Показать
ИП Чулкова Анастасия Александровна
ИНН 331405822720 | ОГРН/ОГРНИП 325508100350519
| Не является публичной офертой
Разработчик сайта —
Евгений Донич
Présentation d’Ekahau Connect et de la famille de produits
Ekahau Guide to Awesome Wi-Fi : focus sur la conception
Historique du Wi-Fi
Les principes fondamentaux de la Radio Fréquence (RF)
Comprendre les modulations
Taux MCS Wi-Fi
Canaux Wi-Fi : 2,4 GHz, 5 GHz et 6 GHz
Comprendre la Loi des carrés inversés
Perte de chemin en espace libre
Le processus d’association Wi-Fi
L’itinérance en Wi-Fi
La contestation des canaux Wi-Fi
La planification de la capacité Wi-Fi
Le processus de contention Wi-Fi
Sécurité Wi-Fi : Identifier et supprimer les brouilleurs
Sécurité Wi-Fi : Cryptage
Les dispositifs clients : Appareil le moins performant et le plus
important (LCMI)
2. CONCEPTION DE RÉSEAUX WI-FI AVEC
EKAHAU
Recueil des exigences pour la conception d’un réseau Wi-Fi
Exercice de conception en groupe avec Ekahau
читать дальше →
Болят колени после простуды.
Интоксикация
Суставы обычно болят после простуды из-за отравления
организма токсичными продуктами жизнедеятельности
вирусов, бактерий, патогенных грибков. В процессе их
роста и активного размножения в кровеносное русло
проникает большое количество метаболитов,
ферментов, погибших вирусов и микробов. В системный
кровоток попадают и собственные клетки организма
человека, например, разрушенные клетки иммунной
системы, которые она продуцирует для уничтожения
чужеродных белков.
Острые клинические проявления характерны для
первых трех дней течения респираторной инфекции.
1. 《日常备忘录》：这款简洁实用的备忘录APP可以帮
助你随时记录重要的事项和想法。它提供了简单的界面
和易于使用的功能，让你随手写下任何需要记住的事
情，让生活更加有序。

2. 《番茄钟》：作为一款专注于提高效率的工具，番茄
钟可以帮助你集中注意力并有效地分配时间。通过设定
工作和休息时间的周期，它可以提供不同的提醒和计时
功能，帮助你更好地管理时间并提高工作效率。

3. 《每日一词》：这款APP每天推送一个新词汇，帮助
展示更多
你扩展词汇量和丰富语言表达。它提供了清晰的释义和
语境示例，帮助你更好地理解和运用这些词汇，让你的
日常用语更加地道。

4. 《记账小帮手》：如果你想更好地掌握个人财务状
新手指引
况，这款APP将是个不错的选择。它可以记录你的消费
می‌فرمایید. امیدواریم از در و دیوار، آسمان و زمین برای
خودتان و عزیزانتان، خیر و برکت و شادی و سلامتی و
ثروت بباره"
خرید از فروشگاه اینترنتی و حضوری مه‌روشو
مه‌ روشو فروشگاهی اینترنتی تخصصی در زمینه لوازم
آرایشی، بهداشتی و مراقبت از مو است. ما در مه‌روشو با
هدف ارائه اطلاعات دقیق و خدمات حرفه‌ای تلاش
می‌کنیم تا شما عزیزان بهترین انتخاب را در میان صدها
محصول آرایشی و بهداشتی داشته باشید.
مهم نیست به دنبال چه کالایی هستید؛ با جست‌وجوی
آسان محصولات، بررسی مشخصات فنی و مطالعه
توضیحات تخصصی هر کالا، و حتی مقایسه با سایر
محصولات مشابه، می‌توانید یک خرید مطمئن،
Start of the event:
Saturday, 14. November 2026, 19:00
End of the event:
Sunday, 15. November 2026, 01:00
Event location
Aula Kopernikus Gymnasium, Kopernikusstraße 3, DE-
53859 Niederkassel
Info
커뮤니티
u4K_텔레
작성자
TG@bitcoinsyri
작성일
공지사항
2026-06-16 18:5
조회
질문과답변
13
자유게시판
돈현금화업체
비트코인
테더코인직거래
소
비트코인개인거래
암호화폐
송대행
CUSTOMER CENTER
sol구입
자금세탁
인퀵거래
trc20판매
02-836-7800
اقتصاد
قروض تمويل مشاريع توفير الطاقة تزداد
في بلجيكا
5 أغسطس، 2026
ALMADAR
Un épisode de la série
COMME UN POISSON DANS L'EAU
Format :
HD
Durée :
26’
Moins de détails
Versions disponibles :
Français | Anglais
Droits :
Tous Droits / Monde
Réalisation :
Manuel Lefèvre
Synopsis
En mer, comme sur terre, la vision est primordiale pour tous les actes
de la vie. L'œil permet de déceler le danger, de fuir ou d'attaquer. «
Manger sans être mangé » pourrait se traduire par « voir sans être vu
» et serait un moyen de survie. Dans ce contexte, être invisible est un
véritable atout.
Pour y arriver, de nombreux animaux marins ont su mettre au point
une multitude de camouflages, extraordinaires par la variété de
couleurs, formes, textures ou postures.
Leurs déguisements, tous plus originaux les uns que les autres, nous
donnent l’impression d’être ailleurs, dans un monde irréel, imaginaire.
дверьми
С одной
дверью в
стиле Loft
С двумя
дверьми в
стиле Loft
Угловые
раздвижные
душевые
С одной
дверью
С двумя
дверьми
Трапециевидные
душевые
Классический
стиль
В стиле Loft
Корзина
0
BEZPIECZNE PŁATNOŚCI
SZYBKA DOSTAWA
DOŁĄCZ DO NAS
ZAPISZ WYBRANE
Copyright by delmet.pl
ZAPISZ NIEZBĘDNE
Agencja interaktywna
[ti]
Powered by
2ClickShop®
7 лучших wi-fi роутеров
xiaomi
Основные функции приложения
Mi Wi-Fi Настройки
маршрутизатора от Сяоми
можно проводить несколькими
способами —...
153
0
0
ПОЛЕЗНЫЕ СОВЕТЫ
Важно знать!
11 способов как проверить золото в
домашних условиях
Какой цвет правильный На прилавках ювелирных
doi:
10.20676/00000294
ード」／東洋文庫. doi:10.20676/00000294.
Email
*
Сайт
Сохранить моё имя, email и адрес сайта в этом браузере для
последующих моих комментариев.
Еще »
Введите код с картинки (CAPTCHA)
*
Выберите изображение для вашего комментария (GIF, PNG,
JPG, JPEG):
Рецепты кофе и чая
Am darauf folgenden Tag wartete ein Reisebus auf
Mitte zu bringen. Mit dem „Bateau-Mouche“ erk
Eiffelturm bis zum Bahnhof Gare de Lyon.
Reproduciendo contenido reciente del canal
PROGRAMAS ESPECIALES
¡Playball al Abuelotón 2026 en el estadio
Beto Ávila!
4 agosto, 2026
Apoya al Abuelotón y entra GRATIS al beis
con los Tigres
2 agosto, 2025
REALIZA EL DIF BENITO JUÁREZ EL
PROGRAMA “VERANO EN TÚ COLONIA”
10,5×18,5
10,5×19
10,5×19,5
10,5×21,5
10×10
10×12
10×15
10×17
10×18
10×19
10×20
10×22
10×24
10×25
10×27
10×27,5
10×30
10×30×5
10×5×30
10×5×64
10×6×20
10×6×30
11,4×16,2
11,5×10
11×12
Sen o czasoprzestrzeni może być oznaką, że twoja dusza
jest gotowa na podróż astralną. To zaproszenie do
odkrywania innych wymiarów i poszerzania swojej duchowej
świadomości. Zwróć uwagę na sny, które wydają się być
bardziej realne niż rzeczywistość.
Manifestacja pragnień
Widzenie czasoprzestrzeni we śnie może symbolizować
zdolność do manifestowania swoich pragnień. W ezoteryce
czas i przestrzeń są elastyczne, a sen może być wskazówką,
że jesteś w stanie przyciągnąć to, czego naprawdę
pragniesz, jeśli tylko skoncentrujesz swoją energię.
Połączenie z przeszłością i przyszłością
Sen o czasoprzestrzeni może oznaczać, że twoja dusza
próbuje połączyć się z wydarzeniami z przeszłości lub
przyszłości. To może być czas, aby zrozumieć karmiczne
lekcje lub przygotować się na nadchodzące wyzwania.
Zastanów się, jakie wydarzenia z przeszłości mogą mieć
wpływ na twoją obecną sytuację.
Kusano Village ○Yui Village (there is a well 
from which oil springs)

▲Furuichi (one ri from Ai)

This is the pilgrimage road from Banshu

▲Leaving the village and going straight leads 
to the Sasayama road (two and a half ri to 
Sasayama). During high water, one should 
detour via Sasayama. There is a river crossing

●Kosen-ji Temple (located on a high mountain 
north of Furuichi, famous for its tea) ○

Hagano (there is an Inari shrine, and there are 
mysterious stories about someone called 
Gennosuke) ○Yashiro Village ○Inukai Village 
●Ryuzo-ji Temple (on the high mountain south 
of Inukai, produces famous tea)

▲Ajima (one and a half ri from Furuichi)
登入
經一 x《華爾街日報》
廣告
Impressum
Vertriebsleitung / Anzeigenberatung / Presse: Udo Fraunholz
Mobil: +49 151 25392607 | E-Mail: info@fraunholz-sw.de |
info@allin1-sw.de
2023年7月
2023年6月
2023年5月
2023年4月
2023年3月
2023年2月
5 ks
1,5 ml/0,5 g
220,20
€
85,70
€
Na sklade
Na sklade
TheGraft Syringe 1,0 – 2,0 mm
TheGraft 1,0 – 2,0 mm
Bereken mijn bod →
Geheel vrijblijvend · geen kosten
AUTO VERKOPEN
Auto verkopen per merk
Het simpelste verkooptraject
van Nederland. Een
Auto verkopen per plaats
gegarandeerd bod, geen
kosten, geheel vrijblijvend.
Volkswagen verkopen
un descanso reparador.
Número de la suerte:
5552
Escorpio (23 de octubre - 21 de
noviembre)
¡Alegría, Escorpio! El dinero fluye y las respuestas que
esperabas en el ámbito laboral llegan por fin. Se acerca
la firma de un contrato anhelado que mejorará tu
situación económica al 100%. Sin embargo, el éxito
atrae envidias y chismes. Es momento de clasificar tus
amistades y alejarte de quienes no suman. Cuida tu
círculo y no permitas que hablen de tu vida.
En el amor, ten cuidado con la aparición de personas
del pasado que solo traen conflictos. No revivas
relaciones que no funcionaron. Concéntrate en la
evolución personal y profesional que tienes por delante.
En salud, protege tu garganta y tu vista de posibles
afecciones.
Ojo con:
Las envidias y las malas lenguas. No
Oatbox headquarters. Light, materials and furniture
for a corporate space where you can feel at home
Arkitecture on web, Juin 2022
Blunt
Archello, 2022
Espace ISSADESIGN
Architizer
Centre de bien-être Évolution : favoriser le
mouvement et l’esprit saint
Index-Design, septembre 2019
+++
§ What is being asked: Reproduce the records verbatim from their first line through the line containing "Les principes fondamentaux", including both of those lines.

§ Task result:
Показать
ИП Чулкова Анастасия Александровна
ИНН 331405822720 | ОГРН/ОГРНИП 325508100350519
| Не является публичной офертой
Разработчик сайта —
Евгений Донич
Présentation d’Ekahau Connect et de la famille de produits
Ekahau Guide to Awesome Wi-Fi : focus sur la conception
Historique du Wi-Fi
Les principes fondamentaux de la Radio Fréquence (RF)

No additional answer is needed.